For some of the National Football League's top players participating in today's Pro Bowl in Honolulu, the most important thing in the week-long working vacation is to get back to the mainland uninjured. For second-year cornerback Darrell Green of the Washington Redskins, the week was a combination of awe and a learning experience.
"I've learned a lot during the week, and I expect I'll learn a lot more before its over," said Green, who has been criticized for relying too much on his speed and was beaten one-on-one in several key situations late in the season. "I think it's important to everyone here to play well in the game, but I think it's especially important for me."
Green is one of four Redskins representing the NFC, which is favored by two points today (WJLA-TV-7 at 4 o'clock). The NFC has defeated the AFC in six of the last seven games to take a 9-5 lead in the series.
Also starting for the NFC from the Redskins will be left offensive tackle Joe Jacoby and left guard Russ Grimm, both of whom made the Pro Bowl last year. Art Monk, who in 1984 set an NFL record for most receptions in a season, was selected as a reserve wide receiver. Last year, Redskins quarterback Joe Theismann was selected the game's most valuable player in a 45-3 victory by the NFC.
The Super Bowl champion San Francisco 49ers have 10 representatives playing for the NFC, the most of any team. Joe Montana will start at quarterback; his counterpart in the Super Bowl, Dan Marino of Miami, starts for the AFC.
The game has several special rules. Both teams must play a 3-4-4 defensive alignment, with man-for-man pass coverage. Using a fifth defensive back is permitted under certain situations, but using a sixth, as more and more teams did this season, is prohibited. In addition, one outside linebacker must blitz on every play, but two linebackers can blitz only on third-and-short situations.
Knowing that New York Giants linebacker Lawrence Taylor is being forced to blitz cannot be the best of news for Marino, who labored against the 49ers' linebackers in the Super Bowl.
"I like the rules," said Green. "Nowadays, people blitz three or four linebackers. This way, it will give the game just enough excitement."
Defensive tackles Dan Hampton of the Chicago Bears and Randy White of the Dallas Cowboys are two players who will be most affected by the mandated alignments. They usually play on four-man lines, but will be nose guards on the three-man lines. Hampton does not like the special rule.
"It's too bad to be put in a position like this where they can slant down on you and frog around," said Hampton. "On top of that, Randy and I will be playing against (Miami center) Dwight Stephenson, who just happens to be the AFC's outstanding lineman . . . I'm going to be playing the nose a little cautiously. If you go out there and flop around, you can get hurt."

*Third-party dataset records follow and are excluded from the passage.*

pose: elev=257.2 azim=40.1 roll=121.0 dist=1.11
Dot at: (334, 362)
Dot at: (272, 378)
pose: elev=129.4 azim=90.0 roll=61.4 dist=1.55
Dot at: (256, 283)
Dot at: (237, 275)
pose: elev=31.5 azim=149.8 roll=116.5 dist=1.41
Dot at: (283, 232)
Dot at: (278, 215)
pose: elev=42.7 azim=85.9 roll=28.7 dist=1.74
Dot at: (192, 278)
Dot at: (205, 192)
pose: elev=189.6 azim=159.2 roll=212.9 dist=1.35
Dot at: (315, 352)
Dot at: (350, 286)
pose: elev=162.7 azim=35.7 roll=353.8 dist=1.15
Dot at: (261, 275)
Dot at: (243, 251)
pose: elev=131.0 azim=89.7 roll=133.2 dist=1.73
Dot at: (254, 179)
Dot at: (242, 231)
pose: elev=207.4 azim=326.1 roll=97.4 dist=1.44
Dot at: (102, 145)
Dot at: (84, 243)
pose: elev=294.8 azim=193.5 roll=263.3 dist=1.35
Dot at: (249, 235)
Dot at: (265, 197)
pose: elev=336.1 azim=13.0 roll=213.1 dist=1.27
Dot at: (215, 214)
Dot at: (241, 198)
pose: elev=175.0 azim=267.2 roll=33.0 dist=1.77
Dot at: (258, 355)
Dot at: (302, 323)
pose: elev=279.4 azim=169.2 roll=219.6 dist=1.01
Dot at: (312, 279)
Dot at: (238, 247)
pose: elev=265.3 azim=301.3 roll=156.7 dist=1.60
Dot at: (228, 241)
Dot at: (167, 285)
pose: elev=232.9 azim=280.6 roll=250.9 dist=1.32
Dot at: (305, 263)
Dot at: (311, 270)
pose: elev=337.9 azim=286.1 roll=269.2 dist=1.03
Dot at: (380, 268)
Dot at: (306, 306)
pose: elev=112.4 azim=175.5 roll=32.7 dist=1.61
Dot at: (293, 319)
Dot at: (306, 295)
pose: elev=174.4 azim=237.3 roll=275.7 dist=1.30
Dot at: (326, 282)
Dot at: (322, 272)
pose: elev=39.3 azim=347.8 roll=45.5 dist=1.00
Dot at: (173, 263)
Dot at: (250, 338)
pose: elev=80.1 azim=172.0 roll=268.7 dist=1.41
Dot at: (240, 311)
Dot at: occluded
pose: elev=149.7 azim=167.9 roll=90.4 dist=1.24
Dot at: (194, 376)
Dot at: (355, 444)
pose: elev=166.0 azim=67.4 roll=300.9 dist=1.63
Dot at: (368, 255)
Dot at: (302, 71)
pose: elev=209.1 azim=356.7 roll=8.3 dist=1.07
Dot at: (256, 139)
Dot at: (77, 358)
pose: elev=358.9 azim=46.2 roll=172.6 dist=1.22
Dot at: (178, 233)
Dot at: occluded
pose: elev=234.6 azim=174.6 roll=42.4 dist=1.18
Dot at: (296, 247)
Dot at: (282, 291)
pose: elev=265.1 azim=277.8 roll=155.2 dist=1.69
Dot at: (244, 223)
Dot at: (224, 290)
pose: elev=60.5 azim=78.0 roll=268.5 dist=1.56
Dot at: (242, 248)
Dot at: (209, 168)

Green said NFC players are out for more than just the exercise, chiefly motivated by their coach, Mike Ditka of the Chicago Bears. Ditka has never been known to take anything leisurely. "The very first thing he said to us when we met was that he wanted to win the game," Green said.
Working in practice alongside defensive back Ronnie Lott of the 49ers and covering receivers such as Roy Green of the St. Louis Cardinals has been an education for cornerback Green.
"It's been really loose in practice all week, and nobody is worrying about anything in a technical way," Green said. "Most of the players have been here before, but each day hits me from a different perspective. Here it is only my second year in the league, and I'm around all these great players."